WORKING DATA:

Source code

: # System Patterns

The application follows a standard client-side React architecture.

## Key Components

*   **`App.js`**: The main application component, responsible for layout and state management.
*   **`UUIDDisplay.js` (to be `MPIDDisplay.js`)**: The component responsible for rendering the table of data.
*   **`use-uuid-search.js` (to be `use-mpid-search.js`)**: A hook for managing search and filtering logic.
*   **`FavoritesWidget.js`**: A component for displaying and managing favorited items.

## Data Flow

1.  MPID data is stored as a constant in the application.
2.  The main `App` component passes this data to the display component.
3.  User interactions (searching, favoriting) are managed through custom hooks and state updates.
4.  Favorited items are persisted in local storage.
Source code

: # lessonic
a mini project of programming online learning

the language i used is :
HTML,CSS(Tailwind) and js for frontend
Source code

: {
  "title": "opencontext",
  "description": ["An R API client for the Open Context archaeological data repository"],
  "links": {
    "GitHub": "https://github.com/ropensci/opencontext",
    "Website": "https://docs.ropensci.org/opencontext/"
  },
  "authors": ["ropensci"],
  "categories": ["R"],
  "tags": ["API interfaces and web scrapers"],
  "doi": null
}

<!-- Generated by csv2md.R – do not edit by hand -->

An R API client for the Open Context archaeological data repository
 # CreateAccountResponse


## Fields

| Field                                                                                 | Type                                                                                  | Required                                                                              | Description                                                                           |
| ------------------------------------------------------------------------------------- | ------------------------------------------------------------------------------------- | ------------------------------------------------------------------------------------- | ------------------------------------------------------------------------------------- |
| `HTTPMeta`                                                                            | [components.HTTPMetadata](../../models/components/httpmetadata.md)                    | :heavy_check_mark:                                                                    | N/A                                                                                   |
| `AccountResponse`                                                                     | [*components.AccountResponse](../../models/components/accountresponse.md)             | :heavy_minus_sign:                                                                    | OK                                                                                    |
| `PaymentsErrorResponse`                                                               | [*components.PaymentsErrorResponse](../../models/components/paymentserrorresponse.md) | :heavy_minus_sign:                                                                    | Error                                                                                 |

TO DO: Please quote all of the material above word for word, from start to finish.

WRITTEN ANSWER:
Source code

: # System Patterns

The application follows a standard client-side React architecture.

## Key Components

*   **`App.js`**: The main application component, responsible for layout and state management.
*   **`UUIDDisplay.js` (to be `MPIDDisplay.js`)**: The component responsible for rendering the table of data.
*   **`use-uuid-search.js` (to be `use-mpid-search.js`)**: A hook for managing search and filtering logic.
*   **`FavoritesWidget.js`**: A component for displaying and managing favorited items.

## Data Flow

1.  MPID data is stored as a constant in the application.
2.  The main `App` component passes this data to the display component.
3.  User interactions (searching, favoriting) are managed through custom hooks and state updates.
4.  Favorited items are persisted in local storage.
Source code

: # lessonic
a mini project of programming online learning

the language i used is :
HTML,CSS(Tailwind) and js for frontend
Source code

: {
  "title": "opencontext",
  "description": ["An R API client for the Open Context archaeological data repository"],
  "links": {
    "GitHub": "https://github.com/ropensci/opencontext",
    "Website": "https://docs.ropensci.org/opencontext/"
  },
  "authors": ["ropensci"],
  "categories": ["R"],
  "tags": ["API interfaces and web scrapers"],
  "doi": null
}

<!-- Generated by csv2md.R – do not edit by hand -->

An R API client for the Open Context archaeological data repository
 # CreateAccountResponse


## Fields

| Field                                                                                 | Type                                                                                  | Required                                                                              | Description                                                                           |
| ------------------------------------------------------------------------------------- | ------------------------------------------------------------------------------------- | ------------------------------------------------------------------------------------- | ------------------------------------------------------------------------------------- |
| `HTTPMeta`                                                                            | [components.HTTPMetadata](../../models/components/httpmetadata.md)                    | :heavy_check_mark:                                                                    | N/A                                                                                   |
| `AccountResponse`                                                                     | [*components.AccountResponse](../../models/components/accountresponse.md)             | :heavy_minus_sign:                                                                    | OK                                                                                    |
| `PaymentsErrorResponse`                                                               | [*components.PaymentsErrorResponse](../../models/components/paymentserrorresponse.md) | :heavy_minus_sign:                                                                    | Error                                                                                 |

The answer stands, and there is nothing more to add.